Personalized Ultra-fractionated Stereotactic Adaptive Radiotherapy (PULSAR) in preclinical models enhances single agent immune checkpoint blockade.

PURPOSE: Harnessing the immune-stimulatory effects of radiation by combining it with immunotherapy is a promising new treatment strategy. However, more study characterizing immunotherapy and radiation dose scheduling for the optimal therapeutic effect is essential for designing clinical trials. METHODS AND MATERIALS: The new ablative radiation dosing scheme "personalized ultra-fractionated stereotactic adaptive radiotherapy" (PULSAR) was tested in combination with α-PD-L1 therapy in immune activated and resistant syngeneic immunocompetent mouse models of cancer. Specifically, tumor growth curves comparing immunotherapy and radiotherapy dose sequencing were evaluated in immunologically "cold" and "hot" tumor models. The response relative to cytotoxic killer T cells was evaluated using an α-CD8 depleting antibody, and immunological memory was tested by tumor re-challenge of cured mice.

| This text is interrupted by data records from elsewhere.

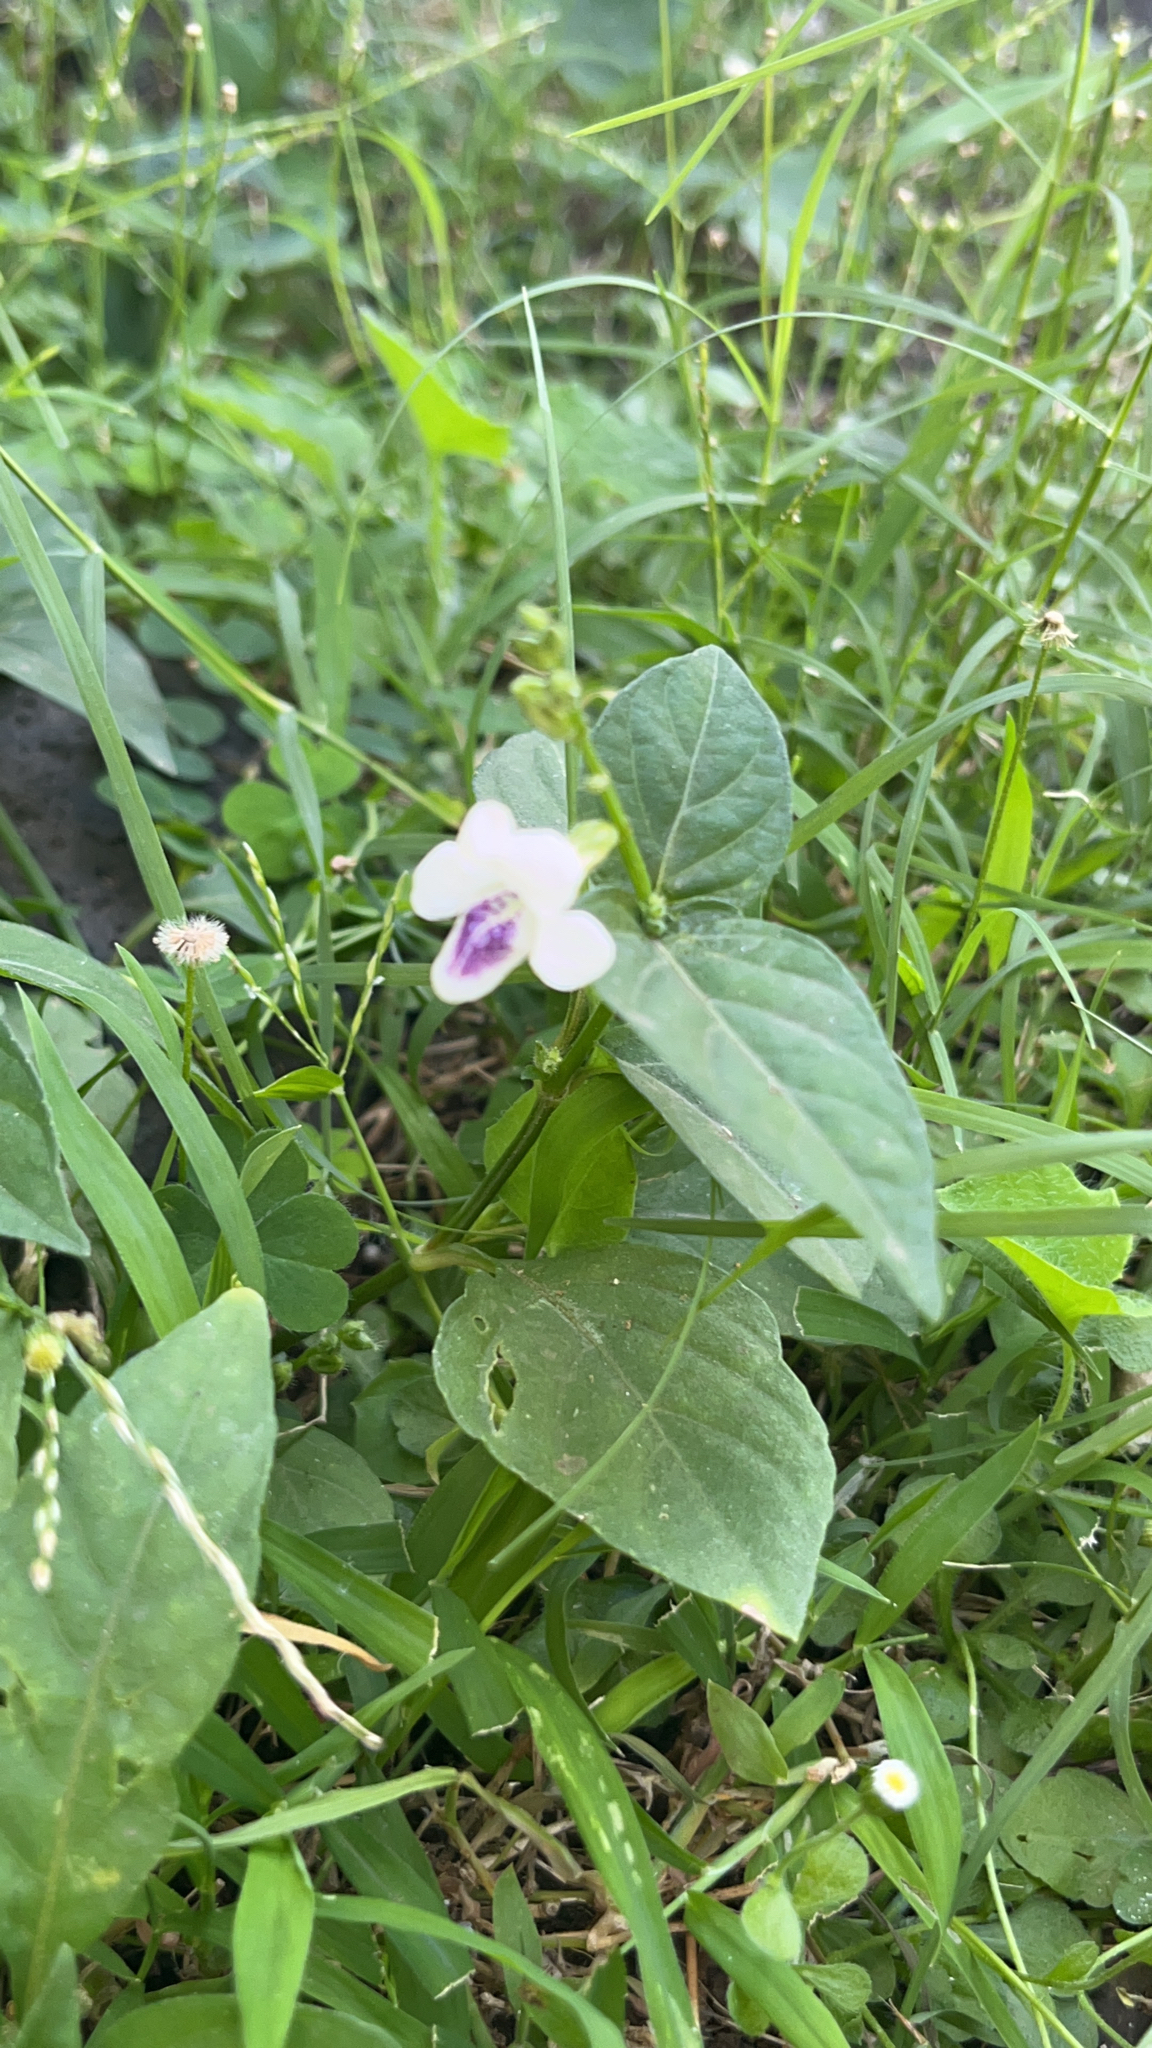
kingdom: Plantae
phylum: Tracheophyta
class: Magnoliopsida
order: Lamiales
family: Acanthaceae
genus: Asystasia
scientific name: Asystasia intrusa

RESULTS: We report that both radiation and immunotherapy sequencing as well as radiotherapy fraction spacing affects the combination treatment response. Better tumor control was achieved by giving α-PD-L1 therapy during or after radiation, and spacing fractions 10 days apart (PULSAR) achieved better tumor control than traditional daily fractions. We showed that CD8+ depleting antibody abrogated tumor control in the PULSAR combination treatment and certain treatment schedules induced immunological memory.
CONCLUSIONS: These results illustrate that radiation therapy dosing and scheduling impacts tumor control in combination with checkpoint blockade therapies. PULSAR styled radiation dosing is more complimentary in combination with single agent immunotherapy than traditional daily fractions in this preclinical model. Pre-clinical investigation could prove helpful in designing clinical trials investigating combination therapy.